Baseado nisso, o próximo passo de Gonzalez é calcular uma possível “taxa real” de mortalidade infantil para Cuba — assumindo também que outras taxas de mortalidade estão sendo representadas corretamente (mortalidades neonatais e pós-neonatais), algo que ele mesmo admite ser improvável. Dessa maneira, devido às incertezas em relação à parte dos dados e à necessidade de assumir algo sobre sua veracidade, apenas uma “taxa real” mínima de mortalidade infantil pôde ser obtida.

Assim, Gonzalez chega então a uma “taxa real” de mortalidade infantil de Cuba, que teria como limite inferior 7,45 mortes por mil nascidos vivos (podendo esse limite inferior ser 11,16 no caso de maior estimativa) e não o número reportado em 2010 de 5,79 mortes por mil nascidos vivos (ou mesmo o mais recente de 4,5 mortes por mil nascidos vivos).
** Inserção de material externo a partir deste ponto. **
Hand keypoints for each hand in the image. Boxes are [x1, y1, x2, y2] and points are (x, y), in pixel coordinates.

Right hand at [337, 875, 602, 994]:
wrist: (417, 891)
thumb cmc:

A mediana — número provavelmente mais próximo daquele real — é 9,04 mortes por mil nascidos vivos e colocaria Cuba como o país com a terceira menor mortalidade infantil na América Latina, veja gráfico abaixo.
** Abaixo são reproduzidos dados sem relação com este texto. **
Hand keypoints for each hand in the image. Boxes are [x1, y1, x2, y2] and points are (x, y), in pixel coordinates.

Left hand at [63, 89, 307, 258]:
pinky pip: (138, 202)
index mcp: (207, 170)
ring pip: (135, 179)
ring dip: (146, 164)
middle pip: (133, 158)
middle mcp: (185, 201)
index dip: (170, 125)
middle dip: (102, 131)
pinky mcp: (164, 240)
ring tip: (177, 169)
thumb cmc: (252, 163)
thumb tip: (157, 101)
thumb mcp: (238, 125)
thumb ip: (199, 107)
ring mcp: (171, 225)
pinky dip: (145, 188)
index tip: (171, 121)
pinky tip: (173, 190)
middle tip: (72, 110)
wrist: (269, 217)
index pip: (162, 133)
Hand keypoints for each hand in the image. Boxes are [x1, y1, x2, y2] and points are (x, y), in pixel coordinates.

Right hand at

Ou seja, Cuba continuaria, portanto, melhor que a média da América Latina e dos países de renda mediana, mas se encontraria distante dos países desenvolvidos. Além disso, ter subido no ranking de quarto para terceiro país com menor mortalidade infantil da região não seria um progresso tão significativo como ter subido para o primeiro lugar da América Latina, como alegado, e deixando para trás até mesmo os países desenvolvidos.

Conclusão

A principal conclusão do estudo de Gonzalez diz respeito, portanto, à adulteração de dados relacionados à mortalidade infantil por parte do governo cubano. As falhas — possivelmente propositais — de classificação entre a mortalidade neonatal e natimortalidade, vêm apenas corroborar o hábito de propagar números e informações incorretas de governos ditatoriais, em geral. Por consequência, fica claro que não há interesse nenhum de Castro em corrigi-los, uma vez que fragilizaria a imagem de Cuba e seu legado, defendido por muitos como um ideal a ser alcançado. Assim sendo, mostra-se cada vez mais clara a necessidade de questionar qualquer número apresentado pelas autoridades cubanas, se exercendo o senso crítico. Averiguar todos os dados divulgados pela Ilha caribenha, comparando-os com outras métricas de países similares — visando se dirimir as manipulações que podem estar presentes –, é indispensável.